Pero no todo eran facilidades para él. Al correr detrás del carruaje, en las afueras de San José, se encontraba a lo mejor con pilluelos que solían recibirlo a pedradas, y sabía perfectamente que no podía devolver el ataque persiguiéndolos. Se veía obligado a violentar su natural instinto de conservación y así lo hacía, porque gradualmente se volvía manso, se iba dejando domar y haciéndose apto para la civilización.
Sin embargo, no le satisfacía mucho todo esto. Aunque careciendo de ideas abstractas acerca de lo justo y de lo injusto, aquel mismo sentido de equidad que es propio de la vida le hacía sentir más o menos vagamente la injusticia de que no le permitieran defenderse de los que lo apedreaban. Se olvidaba de que en aquella especie de contrato que existía entre los dioses y él, estos estaban obligados a cuidarlo y defenderlo. Así, cuando un día el amo saltó del carruaje y la emprendió a latigazos con los pilluelos y ya no se repitió más la pedrea, comprendió lo que aquello significaba, y entonces quedó satisfecho.
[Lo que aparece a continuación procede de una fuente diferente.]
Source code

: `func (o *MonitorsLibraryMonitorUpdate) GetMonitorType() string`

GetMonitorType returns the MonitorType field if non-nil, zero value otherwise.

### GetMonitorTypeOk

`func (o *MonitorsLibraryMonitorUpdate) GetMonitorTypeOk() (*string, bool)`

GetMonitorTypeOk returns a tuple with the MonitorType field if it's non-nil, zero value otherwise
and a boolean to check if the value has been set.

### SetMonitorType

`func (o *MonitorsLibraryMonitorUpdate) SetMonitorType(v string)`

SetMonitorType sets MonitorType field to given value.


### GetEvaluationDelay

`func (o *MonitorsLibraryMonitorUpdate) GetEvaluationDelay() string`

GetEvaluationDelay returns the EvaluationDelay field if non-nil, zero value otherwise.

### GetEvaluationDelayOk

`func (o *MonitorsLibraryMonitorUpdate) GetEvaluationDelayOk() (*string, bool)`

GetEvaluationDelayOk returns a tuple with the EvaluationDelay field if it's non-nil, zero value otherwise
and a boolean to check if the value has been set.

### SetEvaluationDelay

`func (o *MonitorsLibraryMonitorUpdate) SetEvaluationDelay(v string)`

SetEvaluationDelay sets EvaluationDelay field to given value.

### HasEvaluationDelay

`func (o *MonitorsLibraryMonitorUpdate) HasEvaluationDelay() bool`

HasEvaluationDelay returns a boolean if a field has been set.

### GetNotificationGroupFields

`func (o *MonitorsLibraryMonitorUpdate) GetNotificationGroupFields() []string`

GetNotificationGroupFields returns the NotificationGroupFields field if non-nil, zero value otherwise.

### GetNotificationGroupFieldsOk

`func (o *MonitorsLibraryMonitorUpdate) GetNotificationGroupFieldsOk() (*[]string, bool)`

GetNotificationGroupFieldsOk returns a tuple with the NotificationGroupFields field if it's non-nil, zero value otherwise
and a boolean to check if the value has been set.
Le ocurrió otro caso parecido. Junto a una posada del camino que conducía a la ciudad, vagaban siempre tres perros, que solían salirle al encuentro furiosamente cada vez que pasaba. Sabiendo que para Colmillo Blanco las luchas eran a muerte, su amo no cesaba de enseñarle a no reñir con otros perros, y el animal había aprendido tan bien la lección, que aquel ataque, tantas veces repetido, lo ponía en violentísima situación. Después de la primera arremetida, los tres perros siempre eran mantenidos a distancia por los amenazadores gruñidos del atacado; pero rápidamente lo seguían detrás del carruaje, ladrando y buscándole pendencia. Tuvo que sufrir esto durante algún tiempo, con no poco regocijo de los hombres de la posada. Llegó un día en que los perros le azuzaron abiertamente. Entonces el amo paró el carruaje.